### Text segment

_ _ _

There are many areas that tout their retirement friendliness or affordability, and you can consider moving to one of those places. Unfortunately, even if you move to a different state with lower property taxes, you might make up for it in property or sales taxes. Each state and city has its own expenses. However, there are places where you can retire and live comfortably on a smaller budget than many other areas. According to AARP The Magazine, Florida has many affordable and desirable locations. Pocatello, Idaho; Bangor, Maine; Greenville, South Carolina; and Grand Rapids, Michigan, are also on the list, among others.

If you choose to move, you should consider more than just which cities or states a list suggests are cheap. If you visit family regularly, you may find that you save money by moving closer to them. In addition, if you move somewhere that you can easily walk or take a bus to different stores or events, you might be able to get rid of your car altogether. Lastly, while saving money by living somewhere more affordable is a great idea, make sure that you like the place you are planning to live. Otherwise, you might be spending a lot of money on entertainment or travel.

There are many other ways you can save money on your everyday, post-retirement expenses. Take advantage of senior citizen discounts, remember to make your required retirement withdrawals, re-evaluate your insurance, delay your Social Security payments if possible, and consider other ways you might save, as well.

_ _ _

### Supplied information

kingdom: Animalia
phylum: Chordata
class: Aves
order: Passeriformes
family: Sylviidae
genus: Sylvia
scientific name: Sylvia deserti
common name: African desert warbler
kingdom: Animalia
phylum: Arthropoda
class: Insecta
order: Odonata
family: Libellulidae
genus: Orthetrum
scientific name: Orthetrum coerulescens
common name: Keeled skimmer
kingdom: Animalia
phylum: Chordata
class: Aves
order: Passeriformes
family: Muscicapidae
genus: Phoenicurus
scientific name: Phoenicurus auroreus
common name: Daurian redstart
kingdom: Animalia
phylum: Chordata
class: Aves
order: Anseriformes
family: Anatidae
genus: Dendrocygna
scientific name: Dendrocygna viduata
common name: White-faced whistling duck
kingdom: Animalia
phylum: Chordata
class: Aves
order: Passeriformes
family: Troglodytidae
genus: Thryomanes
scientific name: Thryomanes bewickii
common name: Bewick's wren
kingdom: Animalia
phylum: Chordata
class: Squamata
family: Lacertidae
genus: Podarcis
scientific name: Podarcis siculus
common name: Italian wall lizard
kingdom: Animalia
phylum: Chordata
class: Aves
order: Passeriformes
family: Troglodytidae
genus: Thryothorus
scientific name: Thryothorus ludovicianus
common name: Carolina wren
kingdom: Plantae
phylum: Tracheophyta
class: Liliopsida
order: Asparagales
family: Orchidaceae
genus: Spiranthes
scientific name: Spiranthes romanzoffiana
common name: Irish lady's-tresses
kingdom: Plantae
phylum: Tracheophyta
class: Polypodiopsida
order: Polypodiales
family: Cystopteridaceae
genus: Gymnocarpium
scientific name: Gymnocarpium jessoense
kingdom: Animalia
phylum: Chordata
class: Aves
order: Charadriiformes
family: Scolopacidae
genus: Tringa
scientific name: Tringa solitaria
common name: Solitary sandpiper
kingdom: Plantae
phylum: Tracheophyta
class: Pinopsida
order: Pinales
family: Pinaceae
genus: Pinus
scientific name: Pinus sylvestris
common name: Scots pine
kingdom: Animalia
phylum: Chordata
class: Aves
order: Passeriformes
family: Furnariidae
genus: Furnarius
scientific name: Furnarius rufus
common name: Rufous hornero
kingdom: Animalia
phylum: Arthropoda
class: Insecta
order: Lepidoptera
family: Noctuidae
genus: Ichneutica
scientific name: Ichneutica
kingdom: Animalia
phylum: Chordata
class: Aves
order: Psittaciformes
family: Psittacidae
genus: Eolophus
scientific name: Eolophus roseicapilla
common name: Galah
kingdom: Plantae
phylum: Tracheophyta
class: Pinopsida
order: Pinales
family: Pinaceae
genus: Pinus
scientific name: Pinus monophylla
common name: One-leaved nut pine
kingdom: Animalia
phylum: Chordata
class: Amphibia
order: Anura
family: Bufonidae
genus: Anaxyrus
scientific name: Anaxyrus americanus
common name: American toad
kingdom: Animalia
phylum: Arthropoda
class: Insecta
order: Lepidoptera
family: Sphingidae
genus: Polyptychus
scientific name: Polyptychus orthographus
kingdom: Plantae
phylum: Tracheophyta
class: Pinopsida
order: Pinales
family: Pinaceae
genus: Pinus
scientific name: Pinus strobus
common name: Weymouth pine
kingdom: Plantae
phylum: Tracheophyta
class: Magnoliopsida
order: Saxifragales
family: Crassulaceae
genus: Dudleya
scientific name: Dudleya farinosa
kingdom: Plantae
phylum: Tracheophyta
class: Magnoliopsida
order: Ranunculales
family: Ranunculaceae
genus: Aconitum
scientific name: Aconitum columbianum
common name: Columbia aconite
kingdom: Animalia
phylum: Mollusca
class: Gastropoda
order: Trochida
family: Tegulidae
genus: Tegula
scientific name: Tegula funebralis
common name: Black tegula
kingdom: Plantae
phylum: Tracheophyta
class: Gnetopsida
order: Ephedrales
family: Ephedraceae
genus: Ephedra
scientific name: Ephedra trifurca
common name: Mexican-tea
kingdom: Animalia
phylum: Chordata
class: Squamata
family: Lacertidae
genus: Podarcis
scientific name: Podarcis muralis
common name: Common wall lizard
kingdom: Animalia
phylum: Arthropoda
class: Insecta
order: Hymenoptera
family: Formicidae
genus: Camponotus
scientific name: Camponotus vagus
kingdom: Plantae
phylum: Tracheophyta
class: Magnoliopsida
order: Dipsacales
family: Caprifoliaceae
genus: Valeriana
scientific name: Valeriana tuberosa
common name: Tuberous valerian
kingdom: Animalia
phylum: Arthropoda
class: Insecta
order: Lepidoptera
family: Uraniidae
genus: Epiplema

_ _ _

### Requests
A: In the retirement text, which publication says Florida has many affordable and desirable locations?
B: Do these statements agree with the retirement text? (i) Moving closer to family you visit regularly may save you money. (ii) The text advises taking Social Security payments as early as you can. (iii) Living where you can walk or take a bus might let you give up your car.
C: List every city the retirement text names, along with its state, as being on the AARP The Magazine list.

### Problem solutions
A: AARP The Magazine

B:
(i) Yes: "If you visit family regularly, you may find that you save money by moving closer to them."
(ii) No: "delay your Social Security payments if possible"
(iii) Yes: "you might be able to get rid of your car altogether."

C:
- Pocatello, Idaho
- Bangor, Maine
- Greenville, South Carolina
- Grand Rapids, Michigan